As a newborn, Chad was diagnosed with cystic fibrosis (CF), an inherited disease that affects the lungs, pancreas and other organs. He had severe reflux and breathing problems, and was constantly in and out of his local hospital. “I’d no sooner get him better, and he’d be back,” says Michelle.
Finally, when Chad was 3 years old, his gastric reflux got so bad that his local medical team referred him to Children’s Hospital of Philadelphia (CHOP) for surgery. And slowly, everything started to change.
Finding 'a whole new world' at CHOP
At CHOP, Chad had a procedure — performed by Pediatric Surgeon Peter Mattei, MD, FACS, FAAP – called a Nissen fundoplication, which involves wrapping part of the stomach around the lower part of the esophagus to alleviate reflux.
Chad also received an intensive regimen of very strong IV antibiotics and special airway clearance treatments that children with cystic fibrosis receive when they have especially severe symptoms. His mom calls the process a "tune-up."
Michelle and her husband, Chris, were so impressed with Dr. Mattei, Julian Allen, MD, Chief of the Division of Pulmonary Medicine, and the rest of Chad's medical team that they transitioned all of Chad’s care to CHOP. “When we came to CHOP, it was a whole new world,” Michelle says. “The technology was all there, and the doctors all worked together to make Chad better as quickly as possible.
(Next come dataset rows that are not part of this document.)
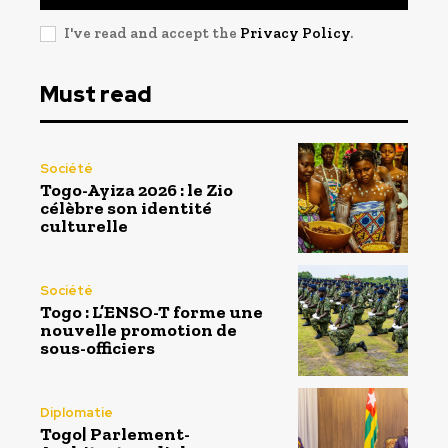
I've read and accept the
Privacy Policy
.
Must read
Société
Togo-Ayiza 2026 : le Zio
célèbre son identité
culturelle
Société
Togo : L’ENSO-T forme une
nouvelle promotion de
sous-officiers
Diplomatie
Togo| Parlement-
It was amazing.”
Care at the CF Clinic — and at home
Today, 10-year-old Chad comes to the Cystic Fibrosis Clinic, part of the Cystic Fibrosis Center, several times a year for appointments with his CF team, which includes physicians, nurse practitioners, nurses, physical therapists, a social worker, a pharmacist and a nutritionist.
In addition to his clinic visits, Chad has regular appointments with Nephrologist Selasie Goka, MD, and Endocrinologist Andrea Kelly, MD, MSCE, to see if his cystic fibrosis is affecting his kidneys or his endocrine glands. He also has regular pulmonary function tests so his medical team can monitor how well his lungs are working, then adjust his medications and treatments accordingly.
At home, Chad receives breathing treatments and uses a therapy vest and an intrapulmonary percussive ventilation (IPV) machine several times a day to help clear mucus from his lungs. Like many children with CF, Chad has trouble absorbing nutrients, so he receives special formula through a feeding tube (G-tube) during the night and takes enzymes with his food to help with digestion. And because Chad is small for his age — just over 40 pounds — he also receives an injection of a growth hormone every day.
With support from Chad’s CF team and Children's Hospital Home Care, Michelle is able to manage most of his care at home, and he only needs inpatient “tune-ups” once or twice a year — a significant improvement from his early days.
Michelle always knows when it’s time: “He’ll start coughing a lot more, and coughing at night. I know him like a book — I can just tell.” Over the years, Michelle and Chad have gotten to know the Cystic Fibrosis team at CHOP very well. “Everyone is so warm and loving and caring,” Michelle says. “The nurses are amazing. Some of them are like friends.”
Chad has also become close to Child Life Specialist Kate M. Carpenter, MEd, CCLS, and Child Activity Coordinator Danielle Stewart, who help him understand what to expect during different procedures and teach him strategies to cope with pain and anxiety. “They’re always trying to find a way to make things more comfortable for him,” says Michelle.
Chad’s parents focus on keeping his life as normal as possible. He attends school from 9 a.m. to 1 p.m. during the week, and enjoys spending time with his twin brother, Chase, and his sister, Madison, 14. He also loves to ride his bike, draw, and play baseball and basketball. “He’s a go-go kid when he’s feeling good,” says Michelle. “When he’s just sitting around and feeling sleepy, those are my signs that something’s not right.”
Many drugs are in development that target the different gene mutations that cause cystic fibrosis, and Michelle is hopeful that one will be right for Chad. “As soon as a new medication comes out, the CF team knows which kids can get it,” says Michelle. “They’re always thinking ahead, and I love that.”
“In the beginning, Chad’s life was very, very rough,” she says. “But once we got settled into CHOP, his CF has been managed in such a different way. It’s been life-changing for him."
"We’re truly grateful for all the care we get at CHOP.”